> [Try it] Render the text read from every one of the rows below as a Markdown table with the columns Line and Text. Number each line, skip blank lines, and leave the pictures out.

***** Exercise materials

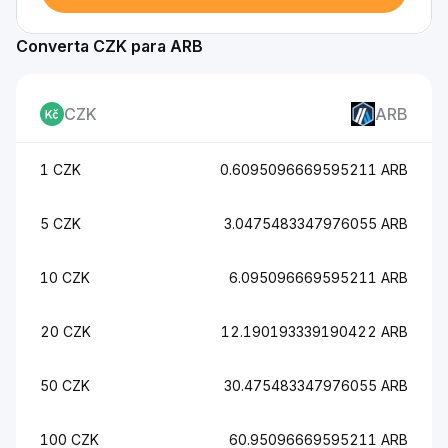
Converta CZK para ARB
CZK
ARB
1 CZK
0.6095096669595211 ARB
5 CZK
3.0475483347976055 ARB
10 CZK
6.095096669595211 ARB
20 CZK
12.190193339190422 ARB
50 CZK
30.475483347976055 ARB
100 CZK
60.95096669595211 ARB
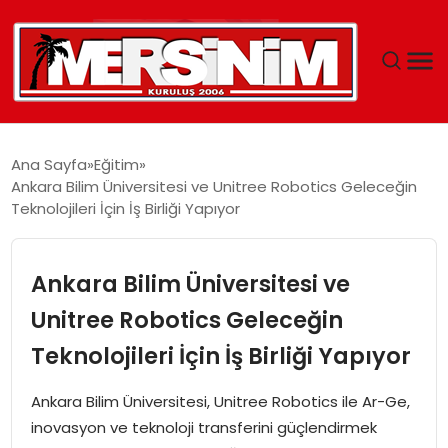
MERSIN
Ana Sayfa
Eğitim
Ankara Bilim Üniversitesi ve Unitree Robotics Geleceğin
YAŞAM
Teknolojileri İçin İş Birliği Yapıyor
GÜNCEL
Ankara Bilim Üniversitesi ve
SAĞLIK
Unitree Robotics Geleceğin
Teknolojileri İçin İş Birliği Yapıyor
EĞITIM
Ankara Bilim Üniversitesi, Unitree Robotics ile Ar-Ge,
SPOR
inovasyon ve teknoloji transferini güçlendirmek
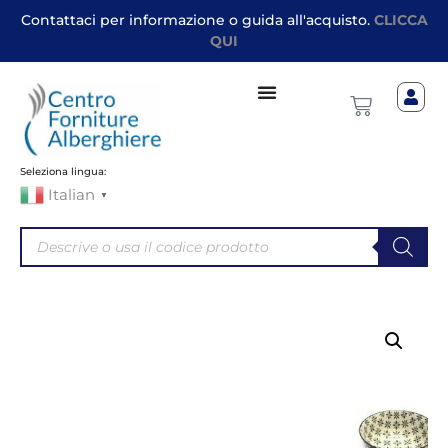
Contattaci per informazione o guida all'acquisto.
CLICCA
QUI
Seleziona lingua:
Italian
▼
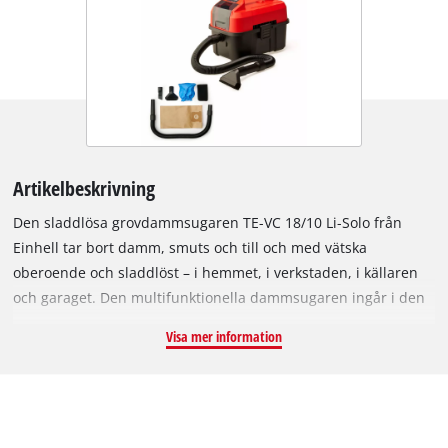
Artikelbeskrivning
Den sladdlösa grovdammsugaren TE-VC 18/10 Li-Solo från
Einhell tar bort damm, smuts och till och med vätska
oberoende och sladdlöst – i hemmet, i verkstaden, i källaren
och garaget. Den multifunktionella dammsugaren ingår i den
fiffiga Power X-Change-familjen. Alla batteriet i system-serien
Visa mer information
kan bytas ut sinsemellan – och användas i alla PXC-apparater.
Uppsamlingsbehållaren har en volym på tio liter och har
därmed plats för kontinuerlig användning. Den ergonomiska
formen och bärhandtaget för enkel transport gör den
användarvänlig. Oavsett om det gäller kakel, mattor eller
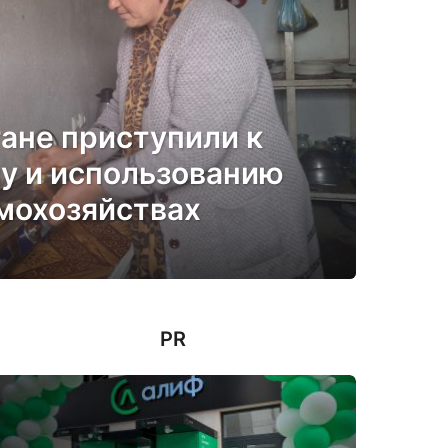
ане приступили к
у и использованию
омохозяйствах
PR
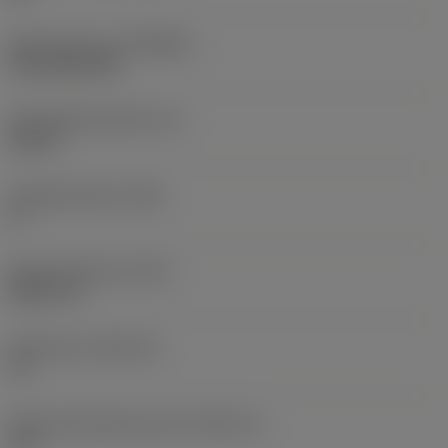
Beschichtung
(COATING)
CVD TiCN+TiN
Schneidkantenhöhe
(S)
0,25 in
Hauptfreiwinkel
(AN)
0 °
Masse (Gewicht)
(WT)
0,0577 lb
Plattensitz
(SSC_M)
19
Plattensitzkodierung, Zoll
(SSC_N)
3/4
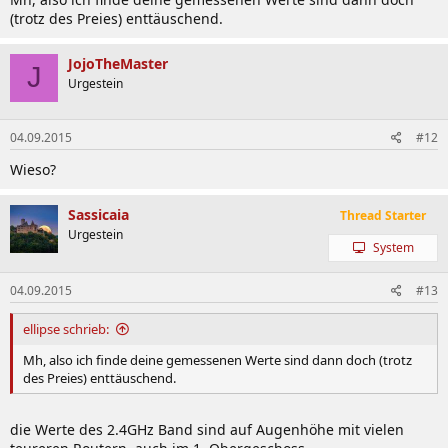
(trotz des Preies) enttäuschend.
JojoTheMaster
J
Urgestein
04.09.2015
#12
Wieso?
Sassicaia
Thread Starter
Urgestein
System
04.09.2015
#13
ellipse schrieb:
Mh, also ich finde deine gemessenen Werte sind dann doch (trotz
des Preies) enttäuschend.
die Werte des 2.4GHz Band sind auf Augenhöhe mit vielen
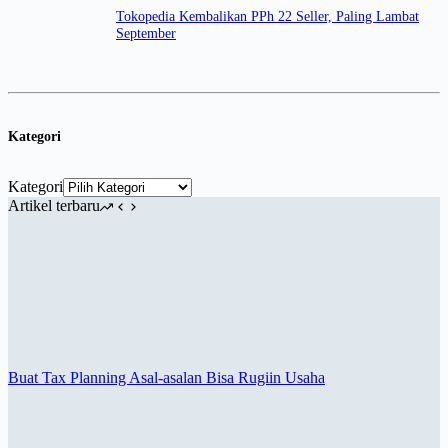
Tokopedia Kembalikan PPh 22 Seller, Paling Lambat
September
Kategori
Kategori
Artikel terbaru
Buat Tax Planning Asal-asalan Bisa Rugiin Usaha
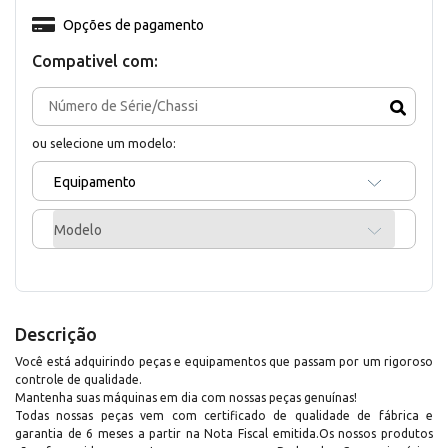
Opções de pagamento
Compativel com:
ou selecione um modelo:
Equipamento
Modelo
Descrição
Você está adquirindo peças e equipamentos que passam por um rigoroso
controle de qualidade.
Mantenha suas máquinas em dia com nossas peças genuínas!
Todas nossas peças vem com certificado de qualidade de fábrica e
garantia de 6 meses a partir na Nota Fiscal emitida.Os nossos produtos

**********

> [Reply to the exercise]
| Line | Text |
|---|---|
| 1 | Converta CZK para ARB |
| 2 | CZK |
| 3 | ARB |
| 4 | 1 CZK |
| 5 | 0.6095096669595211 ARB |
| 6 | 5 CZK |
| 7 | 3.0475483347976055 ARB |
| 8 | 10 CZK |
| 9 | 6.095096669595211 ARB |
| 10 | 20 CZK |
| 11 | 12.190193339190422 ARB |
| 12 | 50 CZK |
| 13 | 30.475483347976055 ARB |
| 14 | 100 CZK |
| 15 | 60.95096669595211 ARB |
| 16 | MERSIN |
| 17 | Ana Sayfa |
| 18 | Eğitim |
| 19 | Ankara Bilim Üniversitesi ve Unitree Robotics Geleceğin |
| 20 | YAŞAM |
| 21 | Teknolojileri İçin İş Birliği Yapıyor |
| 22 | GÜNCEL |
| 23 | Ankara Bilim Üniversitesi ve |
| 24 | SAĞLIK |
| 25 | Unitree Robotics Geleceğin |
| 26 | Teknolojileri İçin İş Birliği Yapıyor |
| 27 | EĞITIM |
| 28 | Ankara Bilim Üniversitesi, Unitree Robotics ile Ar-Ge, |
| 29 | SPOR |
| 30 | inovasyon ve teknoloji transferini güçlendirmek |
| 31 | Contattaci per informazione o guida all'acquisto. |
| 32 | CLICCA |
| 33 | QUI |
| 34 | Seleziona lingua: |
| 35 | Italian |
| 36 | ▼ |
| 37 | Artikelbeskrivning |
| 38 | Den sladdlösa grovdammsugaren TE-VC 18/10 Li-Solo från |
| 39 | Einhell tar bort damm, smuts och till och med vätska |
| 40 | oberoende och sladdlöst – i hemmet, i verkstaden, i källaren |
| 41 | och garaget. Den multifunktionella dammsugaren ingår i den |
| 42 | fiffiga Power X-Change-familjen. Alla batteriet i system-serien |
| 43 | Visa mer information |
| 44 | kan bytas ut sinsemellan – och användas i alla PXC-apparater. |
| 45 | Uppsamlingsbehållaren har en volym på tio liter och har |
| 46 | därmed plats för kontinuerlig användning. Den ergonomiska |
| 47 | formen och bärhandtaget för enkel transport gör den |
| 48 | användarvänlig. Oavsett om det gäller kakel, mattor eller |
| 49 | ане приступили к |
| 50 | у и использованию |
| 51 | омохозяйствах |
| 52 | PR |
| 53 | Beschichtung |
| 54 | (COATING) |
| 55 | CVD TiCN+TiN |
| 56 | Schneidkantenhöhe |
| 57 | (S) |
| 58 | 0,25 in |
| 59 | Hauptfreiwinkel |
| 60 | (AN) |
| 61 | 0 ° |
| 62 | Masse (Gewicht) |
| 63 | (WT) |
| 64 | 0,0577 lb |
| 65 | Plattensitz |
| 66 | (SSC_M) |
| 67 | 19 |
| 68 | Plattensitzkodierung, Zoll |
| 69 | (SSC_N) |
| 70 | 3/4 |
| 71 | (trotz des Preies) enttäuschend. |
| 72 | JojoTheMaster |
| 73 | J |
| 74 | Urgestein |
| 75 | 04.09.2015 |
| 76 | #12 |
| 77 | Wieso? |
| 78 | Sassicaia |
| 79 | Thread Starter |
| 80 | Urgestein |
| 81 | System |
| 82 | 04.09.2015 |
| 83 | #13 |
| 84 | ellipse schrieb: |
| 85 | Mh, also ich finde deine gemessenen Werte sind dann doch (trotz |
| 86 | des Preies) enttäuschend. |
| 87 | die Werte des 2.4GHz Band sind auf Augenhöhe mit vielen |
| 88 | Tokopedia Kembalikan PPh 22 Seller, Paling Lambat |
| 89 | September |
| 90 | Kategori |
| 91 | Kategori |
| 92 | Artikel terbaru |
| 93 | Buat Tax Planning Asal-asalan Bisa Rugiin Usaha |
| 94 | Opções de pagamento |
| 95 | Compativel com: |
| 96 | ou selecione um modelo: |
| 97 | Equipamento |
| 98 | Modelo |
| 99 | Descrição |
| 100 | Você está adquirindo peças e equipamentos que passam por um rigoroso |
| 101 | controle de qualidade. |
| 102 | Mantenha suas máquinas em dia com nossas peças genuínas! |
| 103 | Todas nossas peças vem com certificado de qualidade de fábrica e |
| 104 | garantia de 6 meses a partir na Nota Fiscal emitida.Os nossos produtos |